Texte proposé →
○ ○ ○ ○ ○ ○ ○
Relire André Gide – entre pensée vivante et construction littéraire
Sur : Échos d’André Gide. Éditions, traductions, réception, colloque international et pluridisciplinaire s'étant tenu à Mulhouse les 23 et 24 février 2024
I. De l’œuvre et de ses relectures
L’Université de Haute-Alsace à Mulhouse a accueilli une bonne vingtaine de chercheurs pour interroger l’œuvre gidienne au prisme des relectures qui en ont été faites de son vivant et jusqu’à présent.
André Gide insiste, dans ses réflexions, sur l’importance, pour lui, d’« être relu », car il ne « cherche pas à être de [son] époque », mais à la « déborder ». Il fixe son regard au-delà de l’aréopage de ses contemporains et souhaite écrire une œuvre pérenne qui puisse servir aux générations à venir, l’un de ses objectifs essentiels étant de parvenir à « durer ». Cette idée de durabilité, qu’a bien rappelée Martina Della Casa (ILLE – Université de Haute-Alsace) lors de l’ouverture du colloque pour mettre en perspective les travaux qui ont suivi, s’allie à une autre idée, celle de marquer la postérité, comme l’a énoncé Clara Debard (LIS – Université de Lorraine). La question du posthume est en effet très importante pour Gide, qui construit lui-même, tantôt avec, et tantôt contre ses connaissances, amis ou critiques contemporains comme postérieurs, son image littéraire.
Se relire devient alors primordial pour Gide, comme l’a indiqué Martina Della Casa, car la relecture se révèle chez lui une méthode critique, un processus de « vérification » qui lui sert à revenir sur son œuvre, tout comme elle permet à son lectorat de l’aborder librement, à des moments différents, et d’y apporter ainsi de nouveaux points de vue.
○ ○ ○ ○ ○ ○ ○
Données fournies →
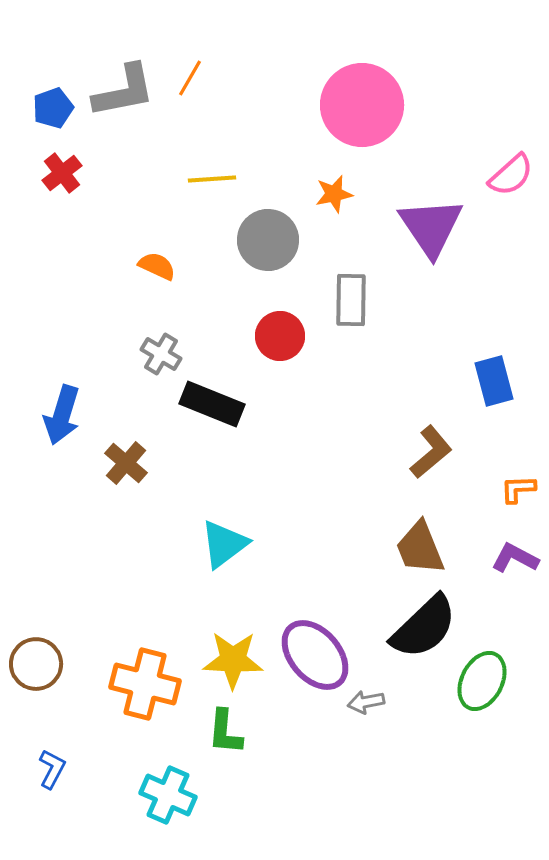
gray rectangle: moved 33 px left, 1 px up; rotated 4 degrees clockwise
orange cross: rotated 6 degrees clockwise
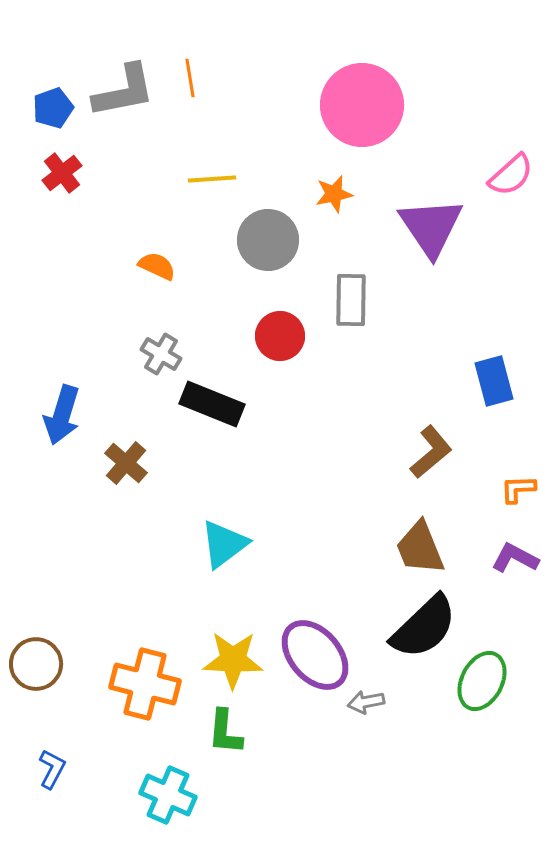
orange line: rotated 39 degrees counterclockwise
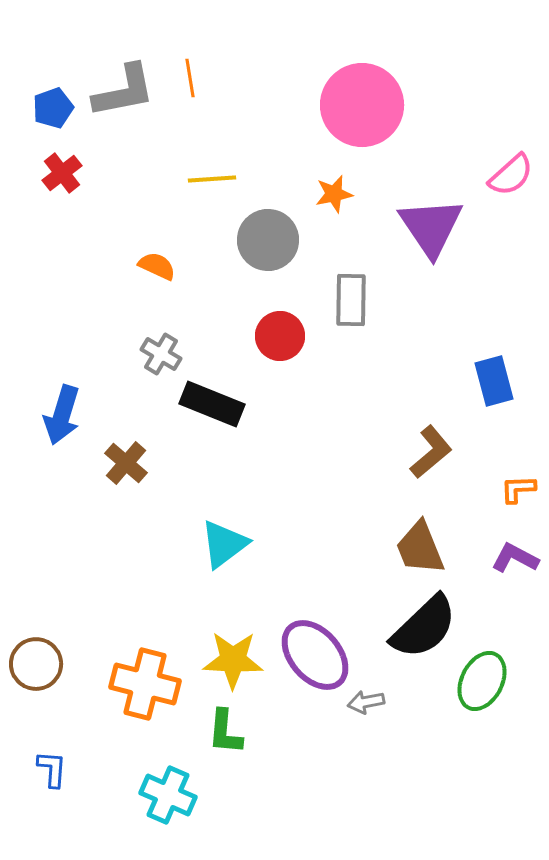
blue L-shape: rotated 24 degrees counterclockwise
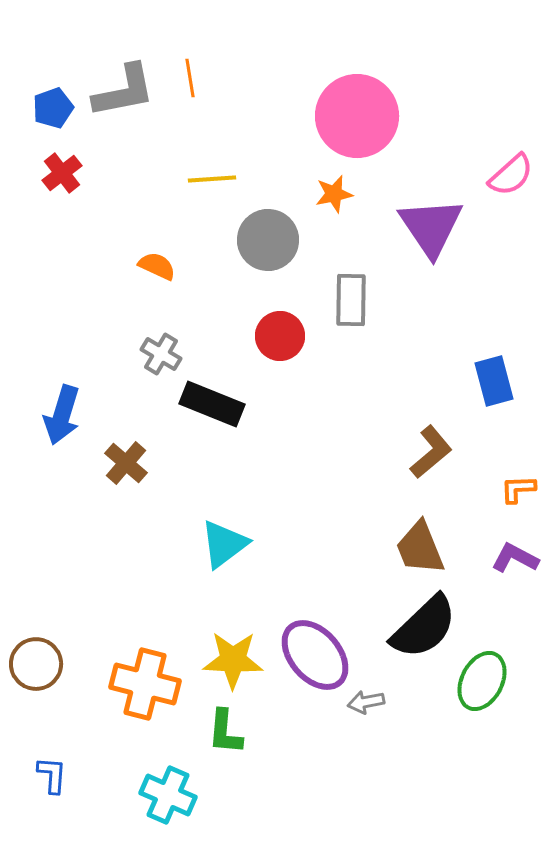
pink circle: moved 5 px left, 11 px down
blue L-shape: moved 6 px down
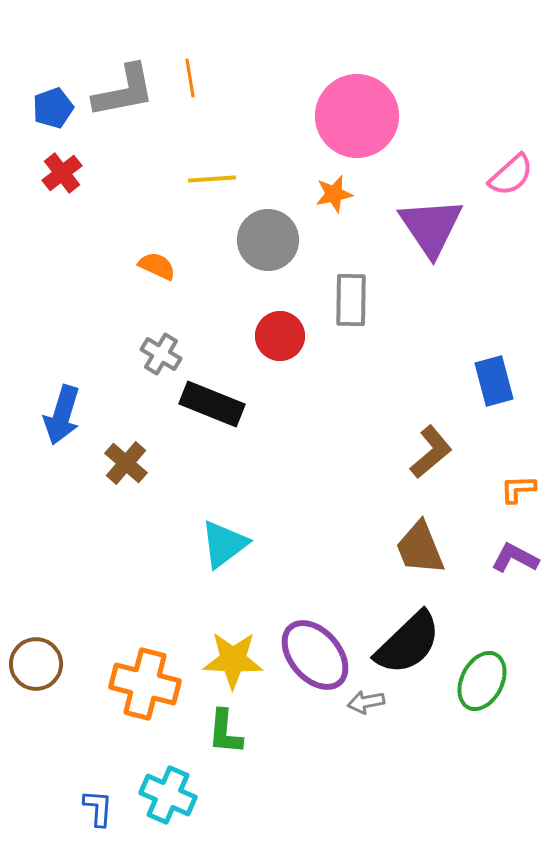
black semicircle: moved 16 px left, 16 px down
blue L-shape: moved 46 px right, 33 px down
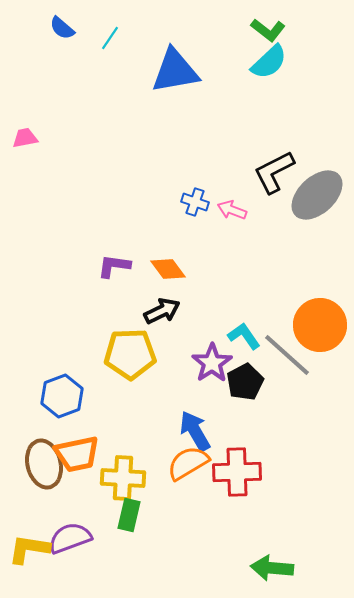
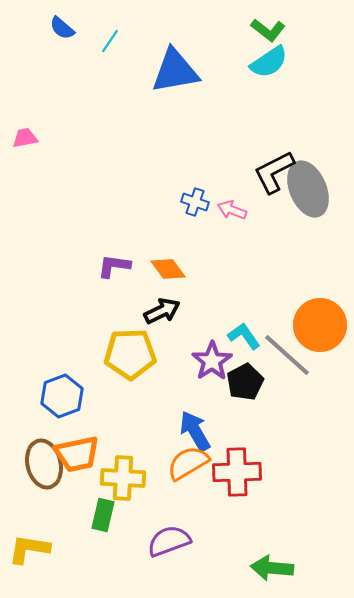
cyan line: moved 3 px down
cyan semicircle: rotated 9 degrees clockwise
gray ellipse: moved 9 px left, 6 px up; rotated 70 degrees counterclockwise
purple star: moved 2 px up
green rectangle: moved 26 px left
purple semicircle: moved 99 px right, 3 px down
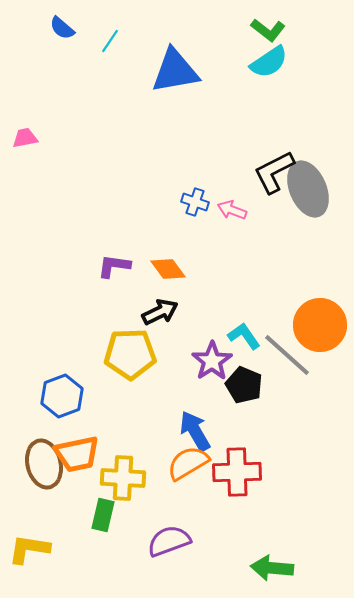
black arrow: moved 2 px left, 1 px down
black pentagon: moved 1 px left, 3 px down; rotated 21 degrees counterclockwise
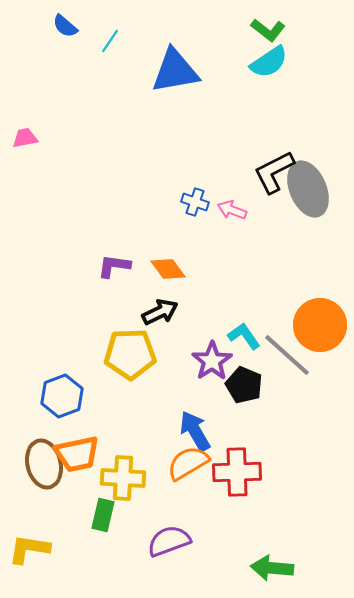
blue semicircle: moved 3 px right, 2 px up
○ ○ ○ ○ ○ ○ ○
Actions demandées →
A: Traduisez en anglais cette phrase du texte sur André Gide : « L’Université de Haute-Alsace à Mulhouse a accueilli une bonne vingtaine de chercheurs pour interroger l’œuvre gidienne au prisme des relectures qui en ont été faites de son vivant et jusqu’à présent. »
B: Recopiez le texte sur André Gide de « Se relire devient » à « points de vue. ».
C: Prolongez le texte sur André Gide à la suite de sa dernière phrase.
Vous n'avez pas besoin de ces données.

Réponses →
A: The Université de Haute-Alsace in Mulhouse welcomed a good twenty or so researchers to examine Gide's work through the lens of the rereadings made of it during his lifetime and up to the present day.

B:
Se relire devient alors primordial pour Gide, comme l’a indiqué Martina Della Casa, car la relecture se révèle chez lui une méthode critique, un processus de « vérification » qui lui sert à revenir sur son œuvre, tout comme elle permet à son lectorat de l’aborder librement, à des moments différents, et d’y apporter ainsi de nouveaux points de vue.

C:
À travers des approches littéraires, sociologiques, linguistiques, traductologiques, éditoriales ou encore pédagogiques, les relectures gidiennes proposées par les diverses communications se sont attachées non seulement aux éditions et traductions de l’œuvre de Gide, mais aussi à des correspondances, écrits intimes, témoignages et représentations artistiques, à des articles de presse et études critiques, ainsi qu’à des ressources pédagogiques. Ainsi faisant, les communications des intervenants se sont penchées sur la manière dont l’écrivain et son œuvre sont parvenus à « durer » tout en subissant, avant et après sa mort, les affres de la controverse, des contestations et interrogations d’ordre esthétique, moral comme politique.
Ces discussions et débats correspondent bien à la volonté de Gide d’être lu, relu et reconnu, non seulement pour apprécier les qualités et la nouveauté de son esthétique, mais aussi pour considérer sa capacité à soulever des questions dignes d’être énoncées et examinées par les générations à venir, comme il l’explique dans son Journal des Faux-monnayeurs :
Il n’y a guère de « règles de vie », dont on ne puisse se dire qu’il y aurait plus de sagesse à en prendre le contre-pied, qu’à les suivre.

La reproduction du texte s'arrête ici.